Work to be completed -> Using the material below, copy every line where "under" appears.

Data to process ->
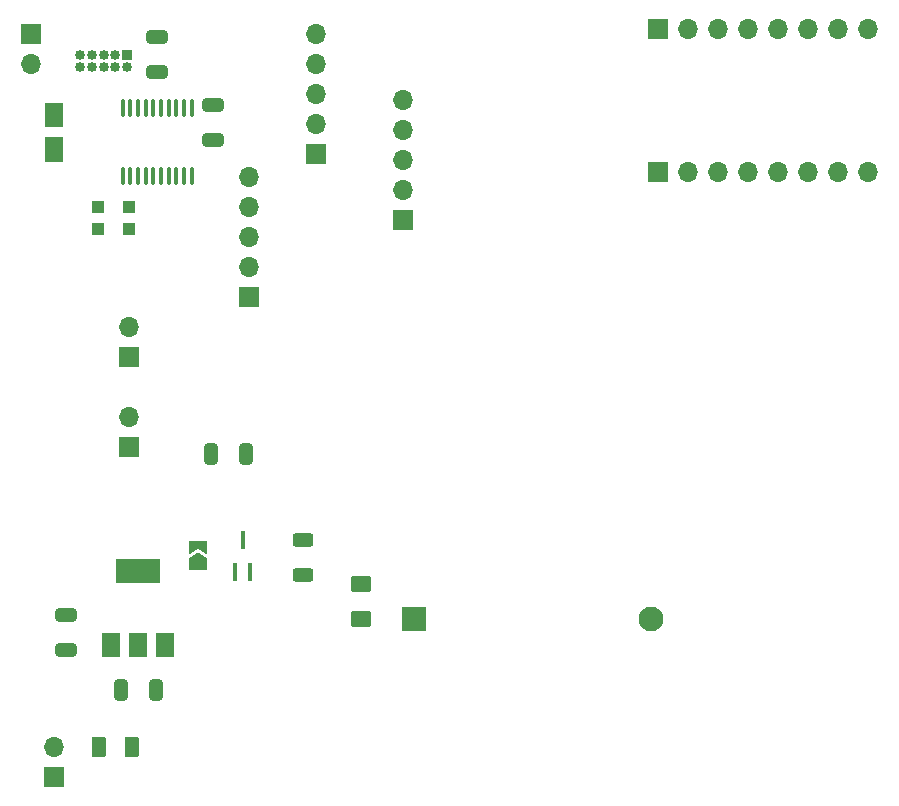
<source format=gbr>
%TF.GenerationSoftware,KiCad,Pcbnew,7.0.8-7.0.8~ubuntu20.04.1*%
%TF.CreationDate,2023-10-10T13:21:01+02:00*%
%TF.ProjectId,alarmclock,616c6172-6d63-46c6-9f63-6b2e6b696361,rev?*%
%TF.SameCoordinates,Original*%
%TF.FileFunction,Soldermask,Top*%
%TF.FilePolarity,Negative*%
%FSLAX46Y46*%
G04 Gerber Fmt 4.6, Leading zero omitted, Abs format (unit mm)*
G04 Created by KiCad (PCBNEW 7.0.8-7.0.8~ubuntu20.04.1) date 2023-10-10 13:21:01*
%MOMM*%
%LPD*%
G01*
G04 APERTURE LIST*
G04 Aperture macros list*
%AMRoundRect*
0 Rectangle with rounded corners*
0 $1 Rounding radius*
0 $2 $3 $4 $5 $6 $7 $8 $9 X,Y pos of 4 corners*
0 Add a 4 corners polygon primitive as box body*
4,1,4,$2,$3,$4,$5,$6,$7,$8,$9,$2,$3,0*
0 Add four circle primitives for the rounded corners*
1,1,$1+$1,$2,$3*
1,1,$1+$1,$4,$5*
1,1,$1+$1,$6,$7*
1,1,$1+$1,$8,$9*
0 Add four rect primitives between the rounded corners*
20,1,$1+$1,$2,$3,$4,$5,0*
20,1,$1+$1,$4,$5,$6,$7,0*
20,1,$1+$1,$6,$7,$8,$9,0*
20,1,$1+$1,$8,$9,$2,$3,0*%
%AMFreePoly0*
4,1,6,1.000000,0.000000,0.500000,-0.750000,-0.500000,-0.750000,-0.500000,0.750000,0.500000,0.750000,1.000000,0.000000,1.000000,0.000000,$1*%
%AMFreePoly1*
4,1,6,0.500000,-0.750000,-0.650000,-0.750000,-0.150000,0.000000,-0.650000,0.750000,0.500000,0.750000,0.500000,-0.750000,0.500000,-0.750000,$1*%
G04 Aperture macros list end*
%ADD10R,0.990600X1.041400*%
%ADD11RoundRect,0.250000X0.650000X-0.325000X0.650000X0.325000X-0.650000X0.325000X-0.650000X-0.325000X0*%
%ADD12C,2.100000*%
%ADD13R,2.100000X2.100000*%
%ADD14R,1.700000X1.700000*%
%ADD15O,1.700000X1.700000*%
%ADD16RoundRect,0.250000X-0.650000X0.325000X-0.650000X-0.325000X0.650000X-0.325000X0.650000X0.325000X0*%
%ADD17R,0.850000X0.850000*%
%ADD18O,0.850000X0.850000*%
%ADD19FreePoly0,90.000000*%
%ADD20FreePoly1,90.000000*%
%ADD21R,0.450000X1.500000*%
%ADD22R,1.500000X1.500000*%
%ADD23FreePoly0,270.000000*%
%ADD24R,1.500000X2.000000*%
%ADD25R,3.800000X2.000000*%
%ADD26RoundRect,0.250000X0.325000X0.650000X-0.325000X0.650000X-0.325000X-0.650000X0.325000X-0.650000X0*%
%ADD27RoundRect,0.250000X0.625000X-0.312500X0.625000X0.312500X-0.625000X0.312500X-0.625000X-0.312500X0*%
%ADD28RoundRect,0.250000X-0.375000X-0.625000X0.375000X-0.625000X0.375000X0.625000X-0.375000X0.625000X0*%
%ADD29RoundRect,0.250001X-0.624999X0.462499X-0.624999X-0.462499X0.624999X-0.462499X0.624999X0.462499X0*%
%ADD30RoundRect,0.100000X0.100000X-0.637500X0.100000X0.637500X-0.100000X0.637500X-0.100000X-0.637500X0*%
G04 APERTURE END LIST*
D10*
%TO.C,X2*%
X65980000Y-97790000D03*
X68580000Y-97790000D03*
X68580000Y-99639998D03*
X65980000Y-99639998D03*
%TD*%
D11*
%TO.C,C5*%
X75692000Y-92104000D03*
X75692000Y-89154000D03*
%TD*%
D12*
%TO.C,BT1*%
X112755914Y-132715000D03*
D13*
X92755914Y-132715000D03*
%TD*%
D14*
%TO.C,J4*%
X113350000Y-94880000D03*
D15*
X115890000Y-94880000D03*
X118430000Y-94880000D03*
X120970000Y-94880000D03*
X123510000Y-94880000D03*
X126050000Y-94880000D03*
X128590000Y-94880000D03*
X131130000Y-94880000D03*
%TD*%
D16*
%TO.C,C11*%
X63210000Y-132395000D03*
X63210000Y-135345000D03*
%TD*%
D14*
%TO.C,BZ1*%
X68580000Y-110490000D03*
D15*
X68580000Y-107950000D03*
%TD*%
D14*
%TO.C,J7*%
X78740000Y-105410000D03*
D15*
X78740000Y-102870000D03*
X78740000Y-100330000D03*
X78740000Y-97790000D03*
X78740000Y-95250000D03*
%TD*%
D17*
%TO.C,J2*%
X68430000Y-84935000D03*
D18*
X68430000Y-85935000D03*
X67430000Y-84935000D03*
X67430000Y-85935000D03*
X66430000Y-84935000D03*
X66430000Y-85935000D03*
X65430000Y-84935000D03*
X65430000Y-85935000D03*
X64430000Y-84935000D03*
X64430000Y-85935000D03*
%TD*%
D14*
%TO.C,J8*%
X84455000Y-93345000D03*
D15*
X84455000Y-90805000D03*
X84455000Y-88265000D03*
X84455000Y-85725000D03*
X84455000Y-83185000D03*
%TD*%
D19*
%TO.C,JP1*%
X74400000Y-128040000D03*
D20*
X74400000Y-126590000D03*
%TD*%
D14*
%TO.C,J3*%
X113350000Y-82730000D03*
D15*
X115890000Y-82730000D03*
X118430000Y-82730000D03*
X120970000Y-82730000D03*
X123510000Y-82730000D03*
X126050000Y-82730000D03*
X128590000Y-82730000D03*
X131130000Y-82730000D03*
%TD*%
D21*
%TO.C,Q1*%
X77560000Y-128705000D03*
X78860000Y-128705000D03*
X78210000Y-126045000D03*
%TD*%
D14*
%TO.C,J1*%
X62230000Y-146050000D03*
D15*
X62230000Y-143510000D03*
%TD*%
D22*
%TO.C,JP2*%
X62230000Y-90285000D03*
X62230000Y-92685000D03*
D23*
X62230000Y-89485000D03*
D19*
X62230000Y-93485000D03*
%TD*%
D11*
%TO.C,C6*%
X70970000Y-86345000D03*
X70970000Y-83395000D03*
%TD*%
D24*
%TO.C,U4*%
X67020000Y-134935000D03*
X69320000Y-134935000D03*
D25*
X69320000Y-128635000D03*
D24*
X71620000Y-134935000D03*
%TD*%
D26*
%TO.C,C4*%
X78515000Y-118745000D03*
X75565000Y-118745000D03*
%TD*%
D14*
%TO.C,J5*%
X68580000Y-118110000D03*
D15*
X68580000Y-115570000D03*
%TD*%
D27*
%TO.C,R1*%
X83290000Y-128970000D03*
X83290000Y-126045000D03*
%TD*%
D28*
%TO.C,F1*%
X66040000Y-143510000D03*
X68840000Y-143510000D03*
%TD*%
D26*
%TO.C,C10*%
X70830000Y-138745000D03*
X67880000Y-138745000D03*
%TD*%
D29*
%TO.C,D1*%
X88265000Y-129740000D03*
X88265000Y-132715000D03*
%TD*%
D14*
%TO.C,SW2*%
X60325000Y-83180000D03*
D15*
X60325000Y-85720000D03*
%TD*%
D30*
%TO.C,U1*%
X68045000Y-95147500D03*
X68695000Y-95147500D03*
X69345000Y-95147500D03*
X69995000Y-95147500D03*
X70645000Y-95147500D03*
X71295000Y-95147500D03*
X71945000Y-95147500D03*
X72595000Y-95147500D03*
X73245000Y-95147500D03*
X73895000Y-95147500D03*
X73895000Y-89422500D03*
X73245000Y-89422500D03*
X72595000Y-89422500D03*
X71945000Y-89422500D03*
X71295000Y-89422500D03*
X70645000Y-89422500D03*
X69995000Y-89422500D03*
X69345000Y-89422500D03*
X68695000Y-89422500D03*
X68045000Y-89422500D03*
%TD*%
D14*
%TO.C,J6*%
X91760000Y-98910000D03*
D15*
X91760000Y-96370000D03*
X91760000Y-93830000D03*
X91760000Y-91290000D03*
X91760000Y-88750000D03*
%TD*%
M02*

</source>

...

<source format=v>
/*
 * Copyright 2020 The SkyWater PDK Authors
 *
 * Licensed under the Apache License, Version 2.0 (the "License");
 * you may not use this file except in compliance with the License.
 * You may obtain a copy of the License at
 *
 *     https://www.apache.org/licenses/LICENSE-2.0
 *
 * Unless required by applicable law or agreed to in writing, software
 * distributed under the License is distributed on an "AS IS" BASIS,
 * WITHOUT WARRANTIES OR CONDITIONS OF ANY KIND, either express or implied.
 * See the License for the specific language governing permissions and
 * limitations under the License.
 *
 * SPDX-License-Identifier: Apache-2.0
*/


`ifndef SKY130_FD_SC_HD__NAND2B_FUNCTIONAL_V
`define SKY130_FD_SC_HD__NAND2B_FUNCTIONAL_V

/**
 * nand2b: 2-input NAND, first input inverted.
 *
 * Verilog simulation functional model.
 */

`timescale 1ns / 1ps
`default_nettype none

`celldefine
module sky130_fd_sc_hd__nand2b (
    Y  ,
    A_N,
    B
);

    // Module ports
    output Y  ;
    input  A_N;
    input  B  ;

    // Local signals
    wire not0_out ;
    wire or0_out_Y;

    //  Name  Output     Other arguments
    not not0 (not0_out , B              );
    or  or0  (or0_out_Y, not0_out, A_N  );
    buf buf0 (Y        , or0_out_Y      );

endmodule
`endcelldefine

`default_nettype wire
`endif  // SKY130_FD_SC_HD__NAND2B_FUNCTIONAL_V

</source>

Output below ->
 * Licensed under the Apache License, Version 2.0 (the "License");
 * distributed under the License is distributed on an "AS IS" BASIS,
 * limitations under the License.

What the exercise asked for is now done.